→ Extracted records
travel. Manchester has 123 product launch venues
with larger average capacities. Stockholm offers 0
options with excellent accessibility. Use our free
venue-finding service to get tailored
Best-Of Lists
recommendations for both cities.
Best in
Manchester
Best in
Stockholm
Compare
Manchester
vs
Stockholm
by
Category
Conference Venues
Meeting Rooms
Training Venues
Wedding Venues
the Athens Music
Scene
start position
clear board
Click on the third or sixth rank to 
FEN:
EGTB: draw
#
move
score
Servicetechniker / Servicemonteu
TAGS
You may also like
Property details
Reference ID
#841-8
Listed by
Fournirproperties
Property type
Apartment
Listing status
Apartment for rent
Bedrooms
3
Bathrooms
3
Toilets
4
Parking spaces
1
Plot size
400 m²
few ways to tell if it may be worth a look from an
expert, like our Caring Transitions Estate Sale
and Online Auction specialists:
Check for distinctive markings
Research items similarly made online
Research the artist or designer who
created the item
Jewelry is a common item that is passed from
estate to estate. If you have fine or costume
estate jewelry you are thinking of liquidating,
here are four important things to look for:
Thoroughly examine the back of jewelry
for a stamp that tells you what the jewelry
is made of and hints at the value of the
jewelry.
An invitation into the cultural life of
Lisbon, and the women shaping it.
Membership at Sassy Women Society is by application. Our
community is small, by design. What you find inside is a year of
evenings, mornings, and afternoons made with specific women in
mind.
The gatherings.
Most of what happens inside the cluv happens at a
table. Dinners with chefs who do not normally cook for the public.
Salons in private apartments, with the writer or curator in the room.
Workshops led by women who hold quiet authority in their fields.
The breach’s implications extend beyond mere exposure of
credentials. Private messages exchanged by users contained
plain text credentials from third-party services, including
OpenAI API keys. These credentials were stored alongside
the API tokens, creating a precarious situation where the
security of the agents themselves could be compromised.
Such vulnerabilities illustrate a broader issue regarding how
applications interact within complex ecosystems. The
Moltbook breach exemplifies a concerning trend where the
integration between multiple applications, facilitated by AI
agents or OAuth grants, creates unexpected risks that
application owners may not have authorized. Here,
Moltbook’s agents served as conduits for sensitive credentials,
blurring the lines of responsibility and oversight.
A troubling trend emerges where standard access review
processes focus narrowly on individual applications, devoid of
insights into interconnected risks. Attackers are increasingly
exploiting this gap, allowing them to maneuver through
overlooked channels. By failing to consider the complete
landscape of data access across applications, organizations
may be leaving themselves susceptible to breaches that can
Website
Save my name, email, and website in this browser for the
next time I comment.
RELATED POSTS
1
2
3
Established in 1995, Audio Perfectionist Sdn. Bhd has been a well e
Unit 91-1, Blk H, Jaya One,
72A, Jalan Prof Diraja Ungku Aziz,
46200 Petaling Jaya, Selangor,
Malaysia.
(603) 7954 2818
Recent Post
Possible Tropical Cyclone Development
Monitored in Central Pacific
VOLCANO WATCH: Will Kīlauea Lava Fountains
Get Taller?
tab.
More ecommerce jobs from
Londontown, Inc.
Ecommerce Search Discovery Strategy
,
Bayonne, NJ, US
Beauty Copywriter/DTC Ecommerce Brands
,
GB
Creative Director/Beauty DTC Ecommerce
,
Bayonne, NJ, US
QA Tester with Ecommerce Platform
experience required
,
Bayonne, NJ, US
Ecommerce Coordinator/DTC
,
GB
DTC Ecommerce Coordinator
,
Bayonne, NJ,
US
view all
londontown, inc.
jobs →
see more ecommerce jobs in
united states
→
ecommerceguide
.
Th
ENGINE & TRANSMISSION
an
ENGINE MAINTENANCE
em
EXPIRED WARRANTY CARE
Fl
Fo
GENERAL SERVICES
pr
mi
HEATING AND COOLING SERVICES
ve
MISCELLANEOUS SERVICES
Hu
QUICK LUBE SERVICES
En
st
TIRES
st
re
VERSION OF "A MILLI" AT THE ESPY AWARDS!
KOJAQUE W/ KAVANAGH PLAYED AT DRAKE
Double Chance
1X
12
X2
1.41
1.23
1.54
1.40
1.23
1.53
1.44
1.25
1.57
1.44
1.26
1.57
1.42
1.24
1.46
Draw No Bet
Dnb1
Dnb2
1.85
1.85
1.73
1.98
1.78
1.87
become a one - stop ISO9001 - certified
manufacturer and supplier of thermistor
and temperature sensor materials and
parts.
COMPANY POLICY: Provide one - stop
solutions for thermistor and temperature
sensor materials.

→ What the task asks
Starting at the line where "ecommerceguide" appears, write out every line exactly as it stands until the listing ends, and add nothing.

→ Finished exercise
ecommerceguide
.
Th
ENGINE & TRANSMISSION
an
ENGINE MAINTENANCE
em
EXPIRED WARRANTY CARE
Fl
Fo
GENERAL SERVICES
pr
mi
HEATING AND COOLING SERVICES
ve
MISCELLANEOUS SERVICES
Hu
QUICK LUBE SERVICES
En
st
TIRES
st
re
VERSION OF "A MILLI" AT THE ESPY AWARDS!
KOJAQUE W/ KAVANAGH PLAYED AT DRAKE
Double Chance
1X
12
X2
1.41
1.23
1.54
1.40
1.23
1.53
1.44
1.25
1.57
1.44
1.26
1.57
1.42
1.24
1.46
Draw No Bet
Dnb1
Dnb2
1.85
1.85
1.73
1.98
1.78
1.87
become a one - stop ISO9001 - certified
manufacturer and supplier of thermistor
and temperature sensor materials and
parts.
COMPANY POLICY: Provide one - stop
solutions for thermistor and temperature
sensor materials.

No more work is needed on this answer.